- **Instruction**: What is needed is an exact copy of the data that follows.

- **Raw data**:
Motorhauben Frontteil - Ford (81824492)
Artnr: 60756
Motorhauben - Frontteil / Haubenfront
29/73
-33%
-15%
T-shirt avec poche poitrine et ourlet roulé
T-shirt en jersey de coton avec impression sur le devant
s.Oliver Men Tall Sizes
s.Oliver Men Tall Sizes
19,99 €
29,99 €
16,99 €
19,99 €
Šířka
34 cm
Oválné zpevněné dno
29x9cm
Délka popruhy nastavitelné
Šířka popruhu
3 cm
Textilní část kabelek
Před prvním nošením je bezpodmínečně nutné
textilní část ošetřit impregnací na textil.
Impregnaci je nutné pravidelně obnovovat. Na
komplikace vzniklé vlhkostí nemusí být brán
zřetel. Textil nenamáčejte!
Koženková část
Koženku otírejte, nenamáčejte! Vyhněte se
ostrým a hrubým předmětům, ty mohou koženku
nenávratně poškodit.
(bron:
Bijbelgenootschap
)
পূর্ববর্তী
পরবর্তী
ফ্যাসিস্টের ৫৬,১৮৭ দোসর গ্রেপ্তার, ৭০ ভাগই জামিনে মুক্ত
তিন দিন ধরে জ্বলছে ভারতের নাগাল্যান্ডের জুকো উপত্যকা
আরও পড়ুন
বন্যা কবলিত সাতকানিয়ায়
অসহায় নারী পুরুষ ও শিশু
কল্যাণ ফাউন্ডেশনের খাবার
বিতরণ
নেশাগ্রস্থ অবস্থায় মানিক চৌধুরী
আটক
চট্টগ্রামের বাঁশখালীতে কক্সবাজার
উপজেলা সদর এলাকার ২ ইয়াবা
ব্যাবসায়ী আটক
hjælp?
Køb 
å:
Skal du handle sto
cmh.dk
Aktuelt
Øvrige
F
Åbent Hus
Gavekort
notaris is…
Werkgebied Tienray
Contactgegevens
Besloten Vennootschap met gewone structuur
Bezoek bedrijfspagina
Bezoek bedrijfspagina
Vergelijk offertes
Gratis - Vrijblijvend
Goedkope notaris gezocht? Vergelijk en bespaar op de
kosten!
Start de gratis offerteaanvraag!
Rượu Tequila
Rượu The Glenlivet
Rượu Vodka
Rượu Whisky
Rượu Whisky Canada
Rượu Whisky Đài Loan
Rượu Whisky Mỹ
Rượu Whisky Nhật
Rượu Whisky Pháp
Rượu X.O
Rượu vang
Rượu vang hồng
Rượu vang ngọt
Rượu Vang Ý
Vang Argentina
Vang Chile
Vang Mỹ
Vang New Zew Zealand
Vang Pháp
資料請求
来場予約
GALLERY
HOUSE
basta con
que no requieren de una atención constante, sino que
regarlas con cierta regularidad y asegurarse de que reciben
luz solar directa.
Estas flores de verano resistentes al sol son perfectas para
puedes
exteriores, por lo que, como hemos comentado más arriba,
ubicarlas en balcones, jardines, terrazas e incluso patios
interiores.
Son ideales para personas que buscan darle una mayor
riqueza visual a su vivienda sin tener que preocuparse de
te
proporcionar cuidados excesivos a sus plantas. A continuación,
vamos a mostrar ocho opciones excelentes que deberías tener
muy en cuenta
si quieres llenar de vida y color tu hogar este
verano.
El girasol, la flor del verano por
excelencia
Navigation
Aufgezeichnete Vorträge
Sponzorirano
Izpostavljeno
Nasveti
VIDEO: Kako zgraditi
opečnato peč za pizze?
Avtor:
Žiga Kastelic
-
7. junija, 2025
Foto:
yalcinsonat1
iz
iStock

- **Answer to this task**:
Motorhauben Frontteil - Ford (81824492)
Artnr: 60756
Motorhauben - Frontteil / Haubenfront
29/73
-33%
-15%
T-shirt avec poche poitrine et ourlet roulé
T-shirt en jersey de coton avec impression sur le devant
s.Oliver Men Tall Sizes
s.Oliver Men Tall Sizes
19,99 €
29,99 €
16,99 €
19,99 €
Šířka
34 cm
Oválné zpevněné dno
29x9cm
Délka popruhy nastavitelné
Šířka popruhu
3 cm
Textilní část kabelek
Před prvním nošením je bezpodmínečně nutné
textilní část ošetřit impregnací na textil.
Impregnaci je nutné pravidelně obnovovat. Na
komplikace vzniklé vlhkostí nemusí být brán
zřetel. Textil nenamáčejte!
Koženková část
Koženku otírejte, nenamáčejte! Vyhněte se
ostrým a hrubým předmětům, ty mohou koženku
nenávratně poškodit.
(bron:
Bijbelgenootschap
)
পূর্ববর্তী
পরবর্তী
ফ্যাসিস্টের ৫৬,১৮৭ দোসর গ্রেপ্তার, ৭০ ভাগই জামিনে মুক্ত
তিন দিন ধরে জ্বলছে ভারতের নাগাল্যান্ডের জুকো উপত্যকা
আরও পড়ুন
বন্যা কবলিত সাতকানিয়ায়
অসহায় নারী পুরুষ ও শিশু
কল্যাণ ফাউন্ডেশনের খাবার
বিতরণ
নেশাগ্রস্থ অবস্থায় মানিক চৌধুরী
আটক
চট্টগ্রামের বাঁশখালীতে কক্সবাজার
উপজেলা সদর এলাকার ২ ইয়াবা
ব্যাবসায়ী আটক
hjælp?
Køb 
å:
Skal du handle sto
cmh.dk
Aktuelt
Øvrige
F
Åbent Hus
Gavekort
notaris is…
Werkgebied Tienray
Contactgegevens
Besloten Vennootschap met gewone structuur
Bezoek bedrijfspagina
Bezoek bedrijfspagina
Vergelijk offertes
Gratis - Vrijblijvend
Goedkope notaris gezocht? Vergelijk en bespaar op de
kosten!
Start de gratis offerteaanvraag!
Rượu Tequila
Rượu The Glenlivet
Rượu Vodka
Rượu Whisky
Rượu Whisky Canada
Rượu Whisky Đài Loan
Rượu Whisky Mỹ
Rượu Whisky Nhật
Rượu Whisky Pháp
Rượu X.O
Rượu vang
Rượu vang hồng
Rượu vang ngọt
Rượu Vang Ý
Vang Argentina
Vang Chile
Vang Mỹ
Vang New Zew Zealand
Vang Pháp
資料請求
来場予約
GALLERY
HOUSE
basta con
que no requieren de una atención constante, sino que
regarlas con cierta regularidad y asegurarse de que reciben
luz solar directa.
Estas flores de verano resistentes al sol son perfectas para
puedes
exteriores, por lo que, como hemos comentado más arriba,
ubicarlas en balcones, jardines, terrazas e incluso patios
interiores.
Son ideales para personas que buscan darle una mayor
riqueza visual a su vivienda sin tener que preocuparse de
te
proporcionar cuidados excesivos a sus plantas. A continuación,
vamos a mostrar ocho opciones excelentes que deberías tener
muy en cuenta
si quieres llenar de vida y color tu hogar este
verano.
El girasol, la flor del verano por
excelencia
Navigation
Aufgezeichnete Vorträge
Sponzorirano
Izpostavljeno
Nasveti
VIDEO: Kako zgraditi
opečnato peč za pizze?
Avtor:
Žiga Kastelic
-
7. junija, 2025
Foto:
yalcinsonat1
iz
iStock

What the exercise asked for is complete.